04/30/2008 05:12 am ET Updated May 25, 2011

Note to Superdelegates: Don't Forget that Money Thing

Yesterday, in response to a question on Fox News Channel, I had an opportunity to speak about the importance of Barack Obama's astonishing and growing money lead over Hillary Clinton heading into Pennsylvania and the remaining primaries. Somewhat obviously, I noted that Obama's $40+ million advantage in cash-on-hand and seemingly endless stream of campaign contributions will provide him the resources necessary -- huge media buys, a robust field operation, and a relentless effort to identify likely voters -- to press his current delegate and polling advantage over Clinton.

But perhaps the most important aspect of Obama's enormous cash advantage is in its inherent repudiation of Senator Clinton's "electability" argument before the superdelegates. That is to say that they should ignore measuring sticks like majorities in delegates or popular vote because she is the Democrats' most formidable candidate for the fall clash with John McCain.

Unfortunately for Clinton, however, never before in the history of our country have we seen anything comparable to the fundraising prowess of the Obama operation -- all the while Clinton's impressive, but outclassed, cash haul leaves her in debt and perhaps soon dependent upon her own personal fortune.

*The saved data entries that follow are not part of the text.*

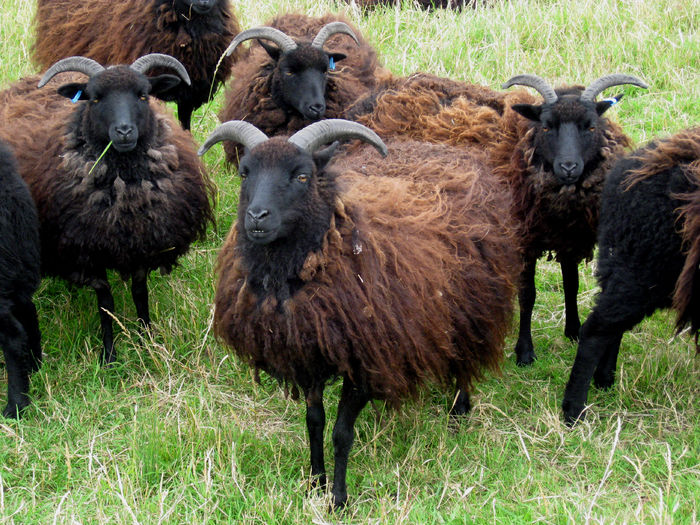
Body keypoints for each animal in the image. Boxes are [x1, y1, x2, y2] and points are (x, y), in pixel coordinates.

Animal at [0, 54, 216, 365]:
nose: (124, 131)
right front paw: (110, 355)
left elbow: (140, 293)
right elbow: (106, 304)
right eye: (95, 98)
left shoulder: (143, 242)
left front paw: (146, 340)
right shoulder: (88, 249)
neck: (125, 192)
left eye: (143, 95)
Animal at [199, 119, 521, 508]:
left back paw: (459, 410)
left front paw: (338, 498)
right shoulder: (308, 357)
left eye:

Amazingly, most of Obama's incredible fundraising accomplishment is magically undertaken without requiring any of the candidate's precious time. Instead, the adulation and devotion of well over a million "average" voters is fueling an online fundraising machine that leaves the GOP's legendary Pioneers and Rangers (now reconstituted as McCain's clumsily named Trailblazers and Innovators) literally astounded and weaponless. In March, with Obama/Clinton as his only opponent, McCain's money squad shot a dud -- raising a paltry $15 million. In the same month, Obama topped $40 million in small donations from everyday Democrats... and that was running against a fellow Democrat with whom he shares 90% of the same policy positions.

Just imagine how much Obama will raise when he is running against the Republicans.

Hillary Clinton is not left with many straight-faced arguments to make for her continuing viability at this late stage in the campaign. As a practical matter, she is simply running out of legitimate criteria by which she can be judged Obama's superior. But despite this dearth of arguments, she should beware of resting her case to the superdelegates on the notion of "electability." Last time I checked, fundraising superiority was an important ingredient in winning elections. Unfortunately for Hillary Clinton, Obama's singular fundraising prowess is just one more yardstick by which her candidacy comes up short.